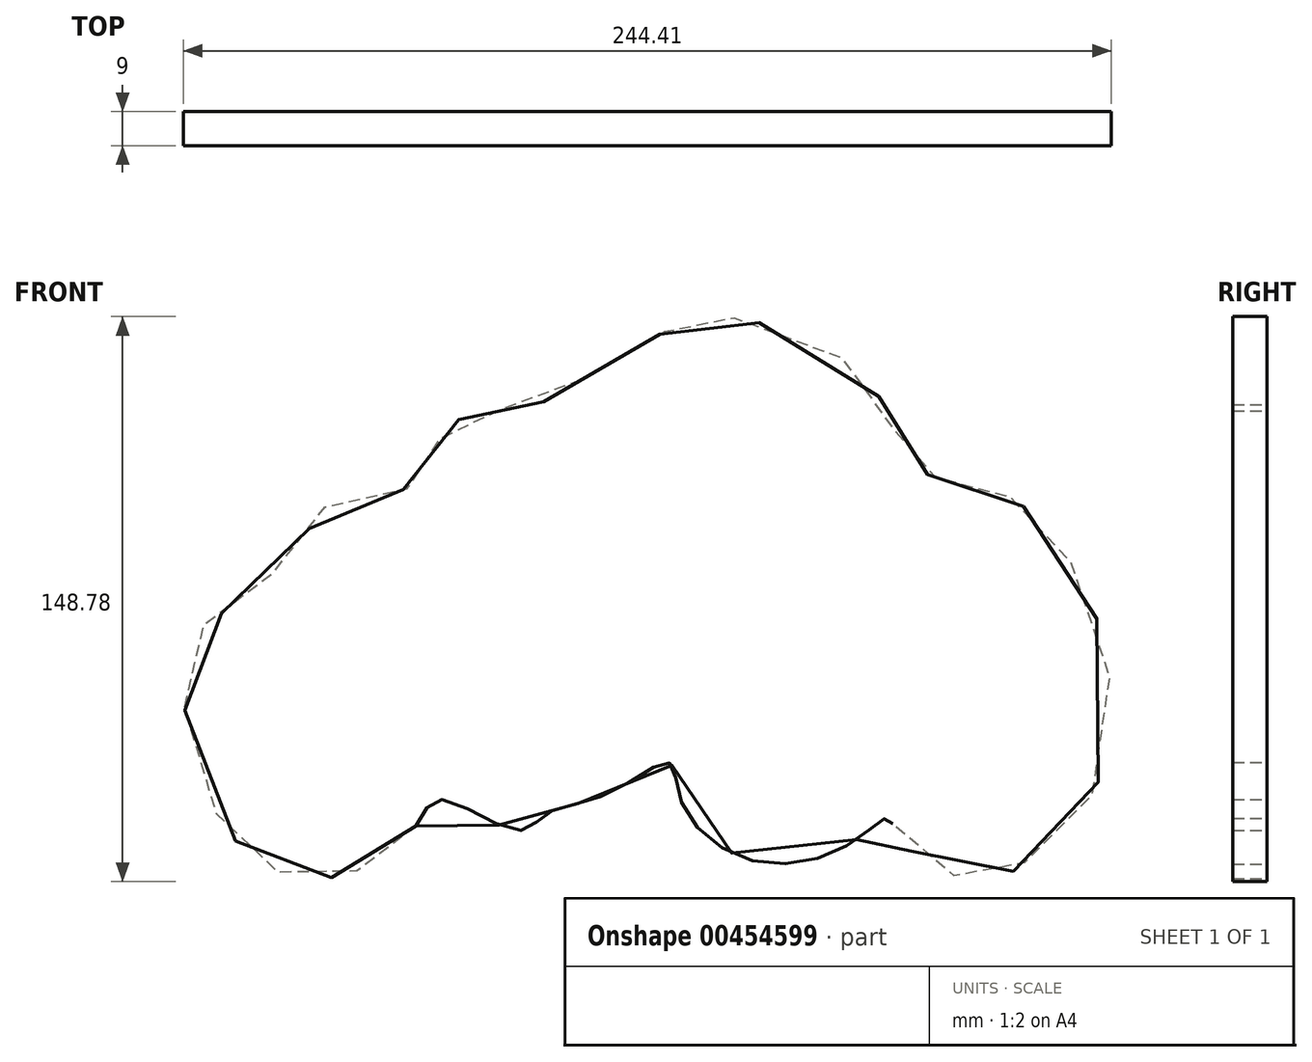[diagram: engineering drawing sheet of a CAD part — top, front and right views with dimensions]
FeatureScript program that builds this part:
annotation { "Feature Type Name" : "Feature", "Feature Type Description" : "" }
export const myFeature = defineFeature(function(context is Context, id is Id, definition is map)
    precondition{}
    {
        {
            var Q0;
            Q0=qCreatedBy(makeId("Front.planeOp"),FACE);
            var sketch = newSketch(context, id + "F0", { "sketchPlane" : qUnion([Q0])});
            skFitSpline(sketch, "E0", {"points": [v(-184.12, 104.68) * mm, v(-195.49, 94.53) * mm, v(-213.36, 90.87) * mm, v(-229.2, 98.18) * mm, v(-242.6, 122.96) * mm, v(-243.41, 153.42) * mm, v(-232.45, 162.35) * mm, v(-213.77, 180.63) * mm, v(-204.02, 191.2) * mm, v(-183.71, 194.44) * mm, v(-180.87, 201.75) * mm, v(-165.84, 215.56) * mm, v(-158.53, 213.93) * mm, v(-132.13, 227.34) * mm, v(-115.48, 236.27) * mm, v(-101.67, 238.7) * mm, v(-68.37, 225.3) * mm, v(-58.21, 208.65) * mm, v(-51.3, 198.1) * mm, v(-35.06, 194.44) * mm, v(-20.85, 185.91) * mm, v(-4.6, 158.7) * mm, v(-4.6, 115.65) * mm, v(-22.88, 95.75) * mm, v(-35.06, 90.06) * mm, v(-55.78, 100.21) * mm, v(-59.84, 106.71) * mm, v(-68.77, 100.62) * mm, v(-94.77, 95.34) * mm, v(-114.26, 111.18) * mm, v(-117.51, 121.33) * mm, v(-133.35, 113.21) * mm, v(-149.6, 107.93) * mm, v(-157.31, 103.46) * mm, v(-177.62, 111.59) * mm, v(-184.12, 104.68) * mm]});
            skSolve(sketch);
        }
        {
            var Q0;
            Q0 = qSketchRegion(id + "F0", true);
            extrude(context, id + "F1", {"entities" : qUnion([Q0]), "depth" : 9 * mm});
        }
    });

Set exercise: Copy out every line of the records above character for character, omitting the pictures.

Written reply:
[diagram: engineering drawing sheet of a CAD part — top, front and right views with dimensions]
FeatureScript program that builds this part:
annotation { "Feature Type Name" : "Feature", "Feature Type Description" : "" }
export const myFeature = defineFeature(function(context is Context, id is Id, definition is map)
    precondition{}
    {
        {
            var Q0;
            Q0=qCreatedBy(makeId("Front.planeOp"),FACE);
            var sketch = newSketch(context, id + "F0", { "sketchPlane" : qUnion([Q0])});
            skFitSpline(sketch, "E0", {"points": [v(-184.12, 104.68) * mm, v(-195.49, 94.53) * mm, v(-213.36, 90.87) * mm, v(-229.2, 98.18) * mm, v(-242.6, 122.96) * mm, v(-243.41, 153.42) * mm, v(-232.45, 162.35) * mm, v(-213.77, 180.63) * mm, v(-204.02, 191.2) * mm, v(-183.71, 194.44) * mm, v(-180.87, 201.75) * mm, v(-165.84, 215.56) * mm, v(-158.53, 213.93) * mm, v(-132.13, 227.34) * mm, v(-115.48, 236.27) * mm, v(-101.67, 238.7) * mm, v(-68.37, 225.3) * mm, v(-58.21, 208.65) * mm, v(-51.3, 198.1) * mm, v(-35.06, 194.44) * mm, v(-20.85, 185.91) * mm, v(-4.6, 158.7) * mm, v(-4.6, 115.65) * mm, v(-22.88, 95.75) * mm, v(-35.06, 90.06) * mm, v(-55.78, 100.21) * mm, v(-59.84, 106.71) * mm, v(-68.77, 100.62) * mm, v(-94.77, 95.34) * mm, v(-114.26, 111.18) * mm, v(-117.51, 121.33) * mm, v(-133.35, 113.21) * mm, v(-149.6, 107.93) * mm, v(-157.31, 103.46) * mm, v(-177.62, 111.59) * mm, v(-184.12, 104.68) * mm]});
            skSolve(sketch);
        }
        {
            var Q0;
            Q0 = qSketchRegion(id + "F0", true);
            extrude(context, id + "F1", {"entities" : qUnion([Q0]), "depth" : 9 * mm});
        }
    });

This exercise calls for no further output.